Na sequência dos ataques perpetrados neste domingo, a OMS confirmou a morte de 51 profissionais de saúde libaneses desde o último dia 2 de março, entre eles nove profissionais que perderam a vida neste sábado.
Diante dessa situação, o diretor-geral da organização pediu a "cessação imediata" dos ataques contra instalações de saúde, insistindo na necessidade de que esse tipo de agressão "não se torne uma norma".
“Os profissionais de saúde estão protegidos pelo Direito Internacional Humanitário e não devem ser alvo de ataques”, lembrou Tedros para, em última instância, defender a paz como “o melhor remédio”.

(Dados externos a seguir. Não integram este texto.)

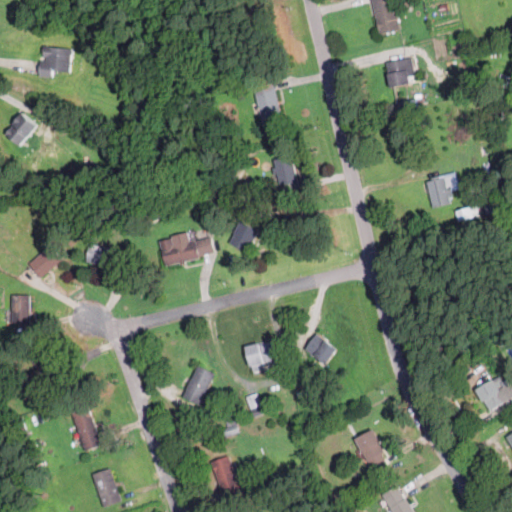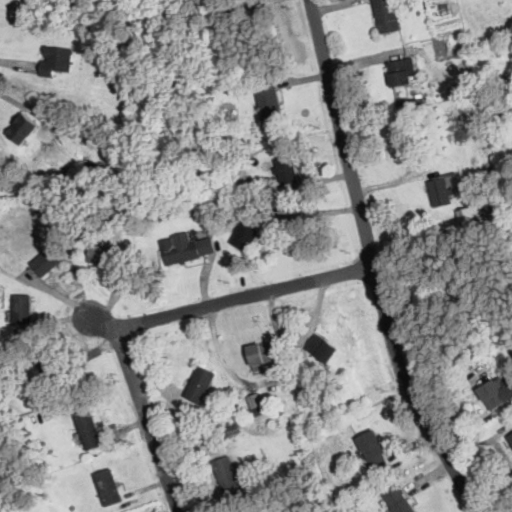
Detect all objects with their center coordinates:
building: (383, 14)
building: (387, 16)
building: (56, 59)
building: (52, 60)
road: (15, 61)
building: (399, 71)
building: (403, 72)
building: (265, 99)
building: (270, 103)
building: (19, 127)
building: (23, 129)
building: (284, 170)
building: (287, 170)
building: (441, 187)
building: (441, 191)
building: (478, 210)
building: (241, 235)
building: (246, 236)
building: (182, 247)
building: (187, 248)
building: (107, 256)
building: (43, 260)
building: (48, 260)
road: (376, 264)
road: (246, 300)
building: (19, 307)
building: (22, 310)
building: (318, 347)
building: (324, 348)
building: (262, 354)
building: (196, 384)
building: (200, 384)
building: (494, 390)
building: (494, 395)
building: (252, 400)
building: (254, 401)
road: (152, 425)
building: (85, 427)
building: (227, 427)
building: (88, 428)
building: (231, 429)
building: (509, 437)
building: (511, 437)
building: (369, 449)
building: (376, 449)
building: (223, 472)
building: (227, 475)
building: (105, 486)
building: (109, 488)
building: (396, 498)
building: (399, 500)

Neste domingo, pelo menos dois profissionais de saúde da Organização Islâmica para a Saúde morreram no sul do Líbano em meio a novos ataques do Exército israelense contra uma dezena de localidades da região, aos quais o partido-milícia xiita libanês Hezbollah respondeu com bombardeios a bases militares israelenses na fronteira.
Segundo a agência oficial de notícias libanesa NNA, os profissionais foram atingidos por um projétil israelense perto do hospital de Bint Yebeil. No entanto, Israel não se pronunciou sobre o ataque em questão, embora seu porta-voz, Avichai Adrai, tenha voltado a denunciar neste domingo que o Hezbollah está utilizando ambulâncias e centros médicos para preparar ataques contra Israel.